** Passage provided follows **
Geo-routing tasks with PostgreSQL, PostGIS, and pgRouting on IBM Cloud Databases for PostgreSQL
If you need to plan your UK castle tour but don’t know how to start, let us show you how PostgreSQL, PostGIS, and pgRouting on IBM Cloud Databases for PostgreSQL can get you started on this and any other geo-routing tasks you may need your database to perform.
With IBM Cloud Databases (ICD) for PostgreSQL, you have the capability to run complex geospatial queries using PostGIS and pgRouting. In this article, we’ll show you how to get started using pgRouting by getting the shortest paths between castles in the United Kingdom (UK).
While PostGIS is an extension for PostgreSQL, pgRouting can be viewed as an extension for PostGIS. What pgRouting does is extend PostGIS’s functionality by providing you with several functions based on popular network algorithms to solve problems like the shortest path and the traveling salesperson problem.
In order to do that, however, pgRouting must have a valid topology. Take, for example, a road network. Each road segment is joined together at intersections, which we’ll call “nodes.” In order for pgRouting to work, each node must be connected to a road segment so that it can figure out how to get from one node to the next. pgRouting helps us do that using a few functions create network topologies and inspect their validity.
In addition to topology functions, pgRouting gives us various routing functions that we can use to find the shortest path between nodes. For this article, we’ll only look at two of them—
pgr_dijkstra (or Dijkstra’s algorithm) and
pgr_ksp (or Yen’s algorithm).
Before using these pgRouting functions, we’ll give you a short introduction to setting up a dataset so that it’s capable of using pgRouting because having only a dataset of geographic points is not enough. First, we’ll create a network of nodes using the locations of castles in the UK and connect them together. These connections are called “edges.” From there, we’ll let pgRouting do all the heavy lifting by analyzing our routing topology and computing the shortest routes from one node to the next.
** End of Passage provided **
** Data to examine follows **
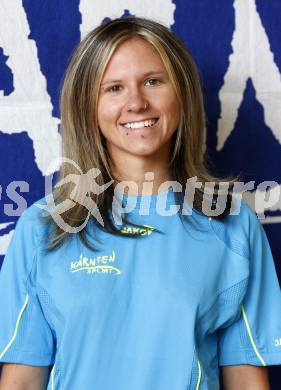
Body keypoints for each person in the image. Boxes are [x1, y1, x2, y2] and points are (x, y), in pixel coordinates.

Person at [0, 16, 280, 390]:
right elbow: (21, 381)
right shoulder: (44, 227)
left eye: (153, 81)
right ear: (88, 106)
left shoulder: (233, 224)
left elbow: (247, 380)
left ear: (181, 92)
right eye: (113, 88)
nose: (136, 102)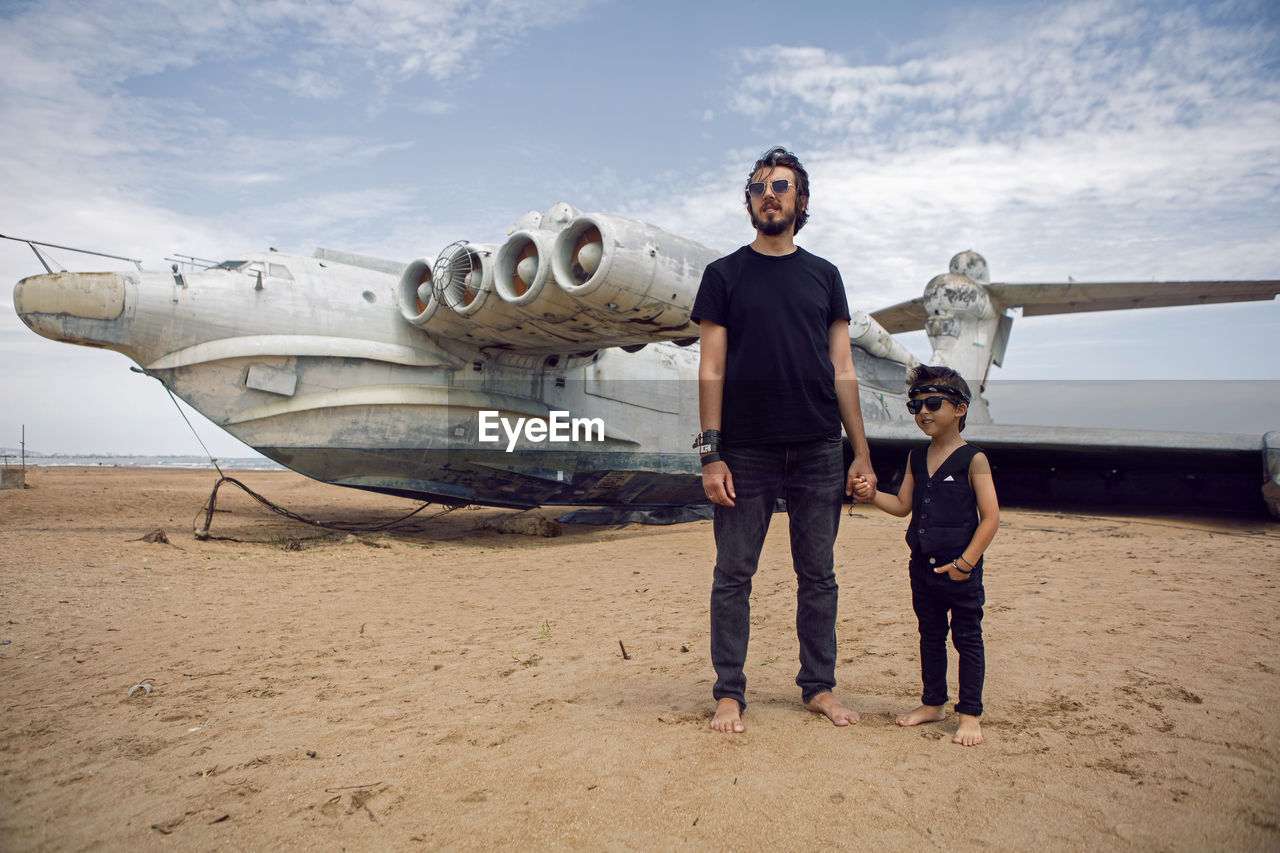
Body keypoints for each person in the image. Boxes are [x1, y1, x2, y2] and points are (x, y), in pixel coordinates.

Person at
** End of Data to examine **
## Exercise set
1) Using the article on geo-routing with pgRouting, decide whether each statement agrees with it: (a) pgRouting can be regarded as an extension for PostGIS; (b) the article covers every routing function that pgRouting offers; (c) a dataset made up only of geographic points is sufficient for pgRouting. For each, answer yes or no and quote the deciding words of the article.
2) Extend the article on geo-routing with pgRouting, picking up after its final sentence.

## Numbered answers
1)
(a) Yes: "pgRouting can be viewed as an extension for PostGIS"
(b) No: "we’ll only look at two of them"
(c) No: "having only a dataset of geographic points is not enough"

2)
To show you how this is done, let’s first work on a sample dataset of castles in the UK where we’ll create the nodes and edges manually. In the next article, we’ll move on to using an ESRI shapefile that has nodes and edges already established and how to make sure that it has a valid topology.
Getting set up
You’ll need an IBM Cloud Databases (ICD) for PostgreSQL database up and running first. Then, add the PostGIS and pgRouting extensions from the PostgreSQL shell – psql. To do that, we’ll create the PostGIS and pgRouting extensions together using the
CASCADE parameter for
CREATE EXTENSION that comes with PostgreSQL 9.6. It will automatically download all the extensions the pgRouting depends on:
CREATE EXTENSION pgrouting CASCADE; -- adds pgRouting and PostGIS 2.2.5 SELECT upgrade_postgis_23x(); -- upgrade PostGIS
Now that we have the extensions set up, let’s create a table to hold some data. For this exercise, our table will contain a list of the names and coordinates of 12 popular castles in the UK based on The Telegraph’s twelve best castles in the UK. So, the table will contain three columns named
geom is defined as a geometry data type containing a
POINT object since each castle is a point on the map.
CREATE TABLE castles( id SERIAL PRIMARY KEY, name VARCHAR(75), geom GEOMETRY(POINT) );
Next, we’ll insert the castles into the table. Notice that we use the PostGIS functions
ST_Point. We’ll have to use
ST_Point so that PostGIS can process the coordinates. Then, we’ll set each coordinate to the Esri code WGS 84 or SRID 4326. For more information on Esri and SRIDs, see the article on spatial reference systems and databases.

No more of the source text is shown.